The wild boar is a creature which abounds in all parts of Asia Minor, and it is the farmer's greatest plague. It is specially mischievous in vineyards - what with eating and trampling underfoot, it will destroy a vast quantity of grapes in a single night. Homer writes of

"A monstrous boar,
That levell'd harvests and whole forests tore?
The bitter experiences of the vineyard are of three kinds.

1. The vineyard loses its fence (ver. 12).

2. The beasts make it a ruin (ver. 13).

3. Found in hopeless condition, it is at last cut down and burnt.
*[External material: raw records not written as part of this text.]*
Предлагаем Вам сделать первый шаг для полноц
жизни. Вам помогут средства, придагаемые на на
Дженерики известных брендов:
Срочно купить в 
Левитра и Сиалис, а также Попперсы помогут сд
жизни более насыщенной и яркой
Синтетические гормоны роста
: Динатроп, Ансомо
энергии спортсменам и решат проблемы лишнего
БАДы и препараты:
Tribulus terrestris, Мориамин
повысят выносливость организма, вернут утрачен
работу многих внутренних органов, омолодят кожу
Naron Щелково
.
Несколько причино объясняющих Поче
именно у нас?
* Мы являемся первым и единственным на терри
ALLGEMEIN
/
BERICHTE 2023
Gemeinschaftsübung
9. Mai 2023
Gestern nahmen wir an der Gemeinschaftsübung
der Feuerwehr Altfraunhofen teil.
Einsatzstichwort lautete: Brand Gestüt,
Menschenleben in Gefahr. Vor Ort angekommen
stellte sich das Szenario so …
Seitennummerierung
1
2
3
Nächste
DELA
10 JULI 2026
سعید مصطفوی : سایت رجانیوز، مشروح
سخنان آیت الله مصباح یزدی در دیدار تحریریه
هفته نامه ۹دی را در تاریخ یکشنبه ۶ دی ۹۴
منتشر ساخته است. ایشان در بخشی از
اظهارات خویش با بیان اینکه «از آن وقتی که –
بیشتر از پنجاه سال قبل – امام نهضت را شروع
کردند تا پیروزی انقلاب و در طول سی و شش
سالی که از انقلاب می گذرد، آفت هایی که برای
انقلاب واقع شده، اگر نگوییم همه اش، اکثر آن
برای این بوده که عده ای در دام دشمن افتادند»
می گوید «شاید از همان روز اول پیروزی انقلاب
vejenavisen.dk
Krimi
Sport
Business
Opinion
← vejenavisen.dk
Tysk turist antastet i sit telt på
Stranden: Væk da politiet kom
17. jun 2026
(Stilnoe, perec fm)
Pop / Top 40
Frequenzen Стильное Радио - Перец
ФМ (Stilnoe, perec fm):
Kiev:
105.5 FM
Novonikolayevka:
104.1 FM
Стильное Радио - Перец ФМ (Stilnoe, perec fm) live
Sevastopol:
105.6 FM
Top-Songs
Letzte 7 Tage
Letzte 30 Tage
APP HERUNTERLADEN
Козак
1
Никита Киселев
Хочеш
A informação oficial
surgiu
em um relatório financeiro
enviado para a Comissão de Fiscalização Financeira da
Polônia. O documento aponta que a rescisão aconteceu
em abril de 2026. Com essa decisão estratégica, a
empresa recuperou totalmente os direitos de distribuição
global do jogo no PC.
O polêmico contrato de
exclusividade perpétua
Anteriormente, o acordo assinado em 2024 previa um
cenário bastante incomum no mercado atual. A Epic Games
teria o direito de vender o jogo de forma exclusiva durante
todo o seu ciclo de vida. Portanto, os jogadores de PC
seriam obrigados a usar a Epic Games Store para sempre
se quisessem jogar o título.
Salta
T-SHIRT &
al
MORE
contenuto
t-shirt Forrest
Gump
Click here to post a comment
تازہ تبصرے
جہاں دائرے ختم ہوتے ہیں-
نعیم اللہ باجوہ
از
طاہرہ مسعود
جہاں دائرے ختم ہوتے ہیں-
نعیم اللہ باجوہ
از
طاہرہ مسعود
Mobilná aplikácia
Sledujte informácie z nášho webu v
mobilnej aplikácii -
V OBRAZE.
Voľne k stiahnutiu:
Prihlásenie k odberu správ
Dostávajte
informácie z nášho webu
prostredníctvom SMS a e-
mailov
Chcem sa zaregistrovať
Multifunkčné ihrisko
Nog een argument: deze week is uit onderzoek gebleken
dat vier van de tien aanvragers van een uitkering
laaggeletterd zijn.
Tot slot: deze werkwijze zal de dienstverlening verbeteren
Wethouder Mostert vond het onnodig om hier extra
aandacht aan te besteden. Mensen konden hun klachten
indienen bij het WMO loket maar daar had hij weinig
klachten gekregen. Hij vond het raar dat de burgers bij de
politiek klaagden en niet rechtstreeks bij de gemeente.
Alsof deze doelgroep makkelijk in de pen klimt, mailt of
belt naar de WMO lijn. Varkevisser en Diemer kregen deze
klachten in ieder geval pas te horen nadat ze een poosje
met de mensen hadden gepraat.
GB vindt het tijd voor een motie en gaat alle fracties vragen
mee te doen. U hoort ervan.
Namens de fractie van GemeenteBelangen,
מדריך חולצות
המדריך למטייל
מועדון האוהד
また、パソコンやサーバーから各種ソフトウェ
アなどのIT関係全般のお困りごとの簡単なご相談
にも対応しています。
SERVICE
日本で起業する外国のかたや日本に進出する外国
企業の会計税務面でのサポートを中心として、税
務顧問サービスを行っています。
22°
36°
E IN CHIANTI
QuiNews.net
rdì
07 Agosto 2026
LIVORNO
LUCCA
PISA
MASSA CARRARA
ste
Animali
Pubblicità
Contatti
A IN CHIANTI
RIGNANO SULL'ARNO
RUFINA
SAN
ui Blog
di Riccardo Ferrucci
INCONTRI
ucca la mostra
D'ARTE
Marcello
So Israel began its national woes when it lost the Divine Guard and Defence. Its enemies then gained their power and opportunity. Illustrate from the supreme anxiety of Moses, because Jehovah threatened no longer to lead and guide the people; also, from Joshua's trouble, when Israel lost its Divine fence before Ai. See the consequences of the withdrawal of God's protection from the first king, Saul. It may be said that circumstances sufficiently account for the national calamities that befell Israel; but it is of supreme importance that we see deeper than the movement of circumstances, and trace the working of him who moves the circumstances. Withdrawing his special defence, and leaving a man to himself and to his circumstances, is the severest form of Divine chastisement, because it implies that God is grieved. The man or the nation has not only done wrong, he has done wrong in such a way as to offend or insult God. There is no chastisement so hard as being "left to our own devices." It involves our supreme humiliation. We then find ourselves out, and learn that "it is not in man that walketh to direct his steps;" and we find our perils out. The child that loses its mother has to learn from what varied forms of danger its mother preserved it; and we find out what God's "compassing our path and lying down" means, when God, grieved with us, withdraws into a cloud. When God held aloof from Israel, Assyria came in on the vineyard, like a wild boar, and Babylon like a bear, trampling and destroying. In this, however, we are but to see God's sternest form of chastisement, not vindictiveness, not mere punishing for the sake of upholding authority, but chastisement with a view to correction. Grace withdrawn that grace may come to be sought and valued. - R.T.



Parallel Verses
KJV: Why hast thou then broken down her hedges, so that all they which pass by the way do pluck her?

WEB: Why have you broken down its walls, so that all those who pass by the way pluck it?